Una de las fuentes iraníes lo contó sin rodeos: los comandantes fueron allí “para apoyar las operaciones hutíes y dar formación sobre sistemas nuevos de misiles”. Y de paso soltaron un poco de oro para que los hutíes siguieran jugando a los barcos sin que les faltara la gasolina. Es como si Irán hubiera contratado a unos profesores particulares de guerra asimétrica con propina incluida.

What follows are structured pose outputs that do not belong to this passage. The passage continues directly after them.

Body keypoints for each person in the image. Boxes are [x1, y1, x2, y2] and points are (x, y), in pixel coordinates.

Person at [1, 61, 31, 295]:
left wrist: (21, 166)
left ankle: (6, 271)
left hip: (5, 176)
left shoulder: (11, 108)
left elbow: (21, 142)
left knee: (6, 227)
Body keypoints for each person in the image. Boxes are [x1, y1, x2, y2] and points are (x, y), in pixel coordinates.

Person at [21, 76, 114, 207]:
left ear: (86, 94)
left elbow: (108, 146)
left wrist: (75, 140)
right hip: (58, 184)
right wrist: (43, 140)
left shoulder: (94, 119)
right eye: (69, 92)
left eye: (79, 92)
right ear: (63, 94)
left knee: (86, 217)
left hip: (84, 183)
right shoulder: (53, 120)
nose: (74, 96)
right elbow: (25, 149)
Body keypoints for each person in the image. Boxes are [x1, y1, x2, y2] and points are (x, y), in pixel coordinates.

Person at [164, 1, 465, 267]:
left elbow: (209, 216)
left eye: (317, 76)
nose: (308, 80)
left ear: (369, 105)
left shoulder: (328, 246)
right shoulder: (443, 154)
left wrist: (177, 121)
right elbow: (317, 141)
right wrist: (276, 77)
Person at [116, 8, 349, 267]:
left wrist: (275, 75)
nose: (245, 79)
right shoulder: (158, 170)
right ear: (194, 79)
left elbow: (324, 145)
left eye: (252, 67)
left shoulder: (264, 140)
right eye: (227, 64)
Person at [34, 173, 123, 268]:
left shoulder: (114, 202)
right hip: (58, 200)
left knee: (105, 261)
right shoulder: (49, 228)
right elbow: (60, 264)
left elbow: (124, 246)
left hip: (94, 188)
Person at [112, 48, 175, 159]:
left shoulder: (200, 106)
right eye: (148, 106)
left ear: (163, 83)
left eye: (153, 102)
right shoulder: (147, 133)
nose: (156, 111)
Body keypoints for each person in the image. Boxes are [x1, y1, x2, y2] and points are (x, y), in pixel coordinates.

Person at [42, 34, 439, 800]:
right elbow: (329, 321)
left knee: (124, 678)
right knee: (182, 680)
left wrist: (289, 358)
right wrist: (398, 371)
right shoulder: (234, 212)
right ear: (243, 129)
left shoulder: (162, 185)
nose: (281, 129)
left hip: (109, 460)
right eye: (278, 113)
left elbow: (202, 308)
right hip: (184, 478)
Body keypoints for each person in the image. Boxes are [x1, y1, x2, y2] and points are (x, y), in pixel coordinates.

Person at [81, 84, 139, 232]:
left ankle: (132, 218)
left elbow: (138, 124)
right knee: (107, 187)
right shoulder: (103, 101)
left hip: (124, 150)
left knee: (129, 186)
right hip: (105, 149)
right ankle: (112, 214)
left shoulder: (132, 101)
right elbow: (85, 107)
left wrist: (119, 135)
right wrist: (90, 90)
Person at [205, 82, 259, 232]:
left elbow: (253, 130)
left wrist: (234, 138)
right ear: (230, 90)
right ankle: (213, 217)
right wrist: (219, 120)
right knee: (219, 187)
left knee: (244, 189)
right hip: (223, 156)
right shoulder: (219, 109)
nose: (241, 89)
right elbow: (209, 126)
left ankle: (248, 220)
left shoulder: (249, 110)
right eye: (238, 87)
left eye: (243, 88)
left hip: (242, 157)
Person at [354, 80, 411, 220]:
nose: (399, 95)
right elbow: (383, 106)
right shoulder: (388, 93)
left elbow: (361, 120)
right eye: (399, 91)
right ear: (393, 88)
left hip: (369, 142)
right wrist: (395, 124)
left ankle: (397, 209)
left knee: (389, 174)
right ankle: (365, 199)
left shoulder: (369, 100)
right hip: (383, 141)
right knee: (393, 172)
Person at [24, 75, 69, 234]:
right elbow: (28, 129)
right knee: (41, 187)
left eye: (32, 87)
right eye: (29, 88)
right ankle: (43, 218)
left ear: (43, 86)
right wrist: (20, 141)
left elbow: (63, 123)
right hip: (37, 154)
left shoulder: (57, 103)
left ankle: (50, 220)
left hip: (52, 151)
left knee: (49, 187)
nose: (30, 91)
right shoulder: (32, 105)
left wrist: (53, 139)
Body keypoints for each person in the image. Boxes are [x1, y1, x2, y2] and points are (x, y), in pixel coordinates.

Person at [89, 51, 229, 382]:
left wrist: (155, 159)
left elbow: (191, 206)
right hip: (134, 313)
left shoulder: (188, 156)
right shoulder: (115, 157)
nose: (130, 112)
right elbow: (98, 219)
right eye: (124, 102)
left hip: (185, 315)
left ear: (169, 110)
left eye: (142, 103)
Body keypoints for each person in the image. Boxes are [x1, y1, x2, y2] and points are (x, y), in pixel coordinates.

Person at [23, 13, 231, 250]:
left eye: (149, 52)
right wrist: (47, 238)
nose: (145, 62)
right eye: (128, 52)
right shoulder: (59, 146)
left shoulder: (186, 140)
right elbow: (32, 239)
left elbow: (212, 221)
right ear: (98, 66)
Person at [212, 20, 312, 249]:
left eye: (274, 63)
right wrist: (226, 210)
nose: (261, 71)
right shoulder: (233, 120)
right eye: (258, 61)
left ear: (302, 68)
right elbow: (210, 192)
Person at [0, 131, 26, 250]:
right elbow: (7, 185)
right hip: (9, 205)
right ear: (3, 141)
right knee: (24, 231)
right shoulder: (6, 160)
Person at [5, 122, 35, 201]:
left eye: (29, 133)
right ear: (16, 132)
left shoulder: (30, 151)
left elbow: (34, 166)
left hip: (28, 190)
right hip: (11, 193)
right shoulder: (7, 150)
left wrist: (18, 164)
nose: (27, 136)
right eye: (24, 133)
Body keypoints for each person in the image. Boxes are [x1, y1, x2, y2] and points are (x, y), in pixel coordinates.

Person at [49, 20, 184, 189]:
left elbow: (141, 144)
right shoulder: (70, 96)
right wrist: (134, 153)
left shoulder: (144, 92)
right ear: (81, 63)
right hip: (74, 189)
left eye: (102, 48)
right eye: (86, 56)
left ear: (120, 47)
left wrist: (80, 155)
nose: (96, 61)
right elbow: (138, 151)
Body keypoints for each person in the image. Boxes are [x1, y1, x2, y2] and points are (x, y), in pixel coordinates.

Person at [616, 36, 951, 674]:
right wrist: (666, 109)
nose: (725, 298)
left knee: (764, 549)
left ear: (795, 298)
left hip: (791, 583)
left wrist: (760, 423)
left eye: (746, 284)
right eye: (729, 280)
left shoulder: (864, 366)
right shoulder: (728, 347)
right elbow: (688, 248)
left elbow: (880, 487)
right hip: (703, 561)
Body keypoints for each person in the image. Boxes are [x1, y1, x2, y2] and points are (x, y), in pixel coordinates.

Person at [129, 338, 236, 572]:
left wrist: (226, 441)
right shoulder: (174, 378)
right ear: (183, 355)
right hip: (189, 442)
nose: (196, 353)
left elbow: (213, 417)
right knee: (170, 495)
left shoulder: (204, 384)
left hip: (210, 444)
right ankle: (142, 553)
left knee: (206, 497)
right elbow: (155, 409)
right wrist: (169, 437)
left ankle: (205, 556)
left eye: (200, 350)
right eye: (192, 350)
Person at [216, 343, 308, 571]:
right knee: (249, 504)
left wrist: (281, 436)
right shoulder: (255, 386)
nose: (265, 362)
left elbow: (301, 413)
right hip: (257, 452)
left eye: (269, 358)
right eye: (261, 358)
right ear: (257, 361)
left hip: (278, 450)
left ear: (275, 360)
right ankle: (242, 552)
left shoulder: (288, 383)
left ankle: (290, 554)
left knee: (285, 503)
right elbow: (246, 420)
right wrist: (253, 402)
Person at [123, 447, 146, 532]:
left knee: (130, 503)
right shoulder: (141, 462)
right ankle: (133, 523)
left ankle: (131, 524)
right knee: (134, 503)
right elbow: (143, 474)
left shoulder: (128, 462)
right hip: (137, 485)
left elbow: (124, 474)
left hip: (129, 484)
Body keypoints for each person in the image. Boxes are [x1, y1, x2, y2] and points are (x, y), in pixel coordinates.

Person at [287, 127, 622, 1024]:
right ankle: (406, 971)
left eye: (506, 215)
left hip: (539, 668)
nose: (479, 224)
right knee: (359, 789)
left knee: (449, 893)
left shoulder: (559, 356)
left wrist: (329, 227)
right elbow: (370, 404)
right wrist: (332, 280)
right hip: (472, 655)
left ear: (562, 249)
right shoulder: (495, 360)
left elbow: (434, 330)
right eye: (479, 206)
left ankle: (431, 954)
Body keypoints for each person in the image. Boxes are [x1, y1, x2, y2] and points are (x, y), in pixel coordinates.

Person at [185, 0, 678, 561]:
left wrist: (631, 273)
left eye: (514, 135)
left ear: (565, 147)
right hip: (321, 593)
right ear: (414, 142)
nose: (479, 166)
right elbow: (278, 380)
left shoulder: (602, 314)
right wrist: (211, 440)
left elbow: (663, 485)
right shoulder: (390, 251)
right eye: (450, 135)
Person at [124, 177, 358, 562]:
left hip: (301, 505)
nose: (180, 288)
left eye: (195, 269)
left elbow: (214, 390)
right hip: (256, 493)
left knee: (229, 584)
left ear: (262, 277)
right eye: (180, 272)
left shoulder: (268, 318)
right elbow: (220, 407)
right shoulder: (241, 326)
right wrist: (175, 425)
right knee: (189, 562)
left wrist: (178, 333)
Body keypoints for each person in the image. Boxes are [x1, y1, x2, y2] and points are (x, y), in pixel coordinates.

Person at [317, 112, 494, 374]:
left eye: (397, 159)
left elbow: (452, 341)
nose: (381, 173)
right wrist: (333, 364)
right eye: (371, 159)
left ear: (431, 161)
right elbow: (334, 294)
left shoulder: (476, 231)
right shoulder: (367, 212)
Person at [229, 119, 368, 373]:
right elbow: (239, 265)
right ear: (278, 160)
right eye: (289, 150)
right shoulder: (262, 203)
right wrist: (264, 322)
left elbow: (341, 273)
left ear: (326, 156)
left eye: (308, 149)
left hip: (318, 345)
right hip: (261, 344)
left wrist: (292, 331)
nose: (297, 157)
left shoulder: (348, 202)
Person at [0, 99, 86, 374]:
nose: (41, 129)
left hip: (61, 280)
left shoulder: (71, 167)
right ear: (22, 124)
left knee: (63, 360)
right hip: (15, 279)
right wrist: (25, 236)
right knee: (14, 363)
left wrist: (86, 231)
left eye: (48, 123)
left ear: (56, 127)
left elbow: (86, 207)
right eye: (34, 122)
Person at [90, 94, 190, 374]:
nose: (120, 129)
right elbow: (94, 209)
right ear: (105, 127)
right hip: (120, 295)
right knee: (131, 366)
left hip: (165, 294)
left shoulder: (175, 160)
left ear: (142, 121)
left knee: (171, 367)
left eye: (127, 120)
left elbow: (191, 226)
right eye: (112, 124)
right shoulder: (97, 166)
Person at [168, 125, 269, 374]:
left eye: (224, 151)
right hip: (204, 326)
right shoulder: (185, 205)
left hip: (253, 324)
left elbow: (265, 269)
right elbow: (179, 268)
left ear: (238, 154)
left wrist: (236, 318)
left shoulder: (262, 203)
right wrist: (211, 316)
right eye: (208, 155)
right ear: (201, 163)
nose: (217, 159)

Mientras tanto, Estados Unidos sigue con su maratón de ataques: ya van trece noches seguidas bombardeando objetivos militares iraníes para “reducir las amenazas” del mismo Cuerpo de la Guardia. Es decir, un lado manda instructores y oro, el otro manda bombas cada noche como si fuera un programa de televisión de reality bélico interminable. Los hutíes, por su parte, reciben clases de misiles como quien recibe un curso de cocina online, pero con explosivos de por medio.
En resumen, Irán juega a ser el repartidor de Amazon de la guerra, Estados Unidos responde con fuegos artificiales nocturnos y el mar Rojo se convierte en el patio de recreo más peligroso del planeta. Al final, todos acaban pagando la factura… menos los generales que viajan en business con maletín de oro.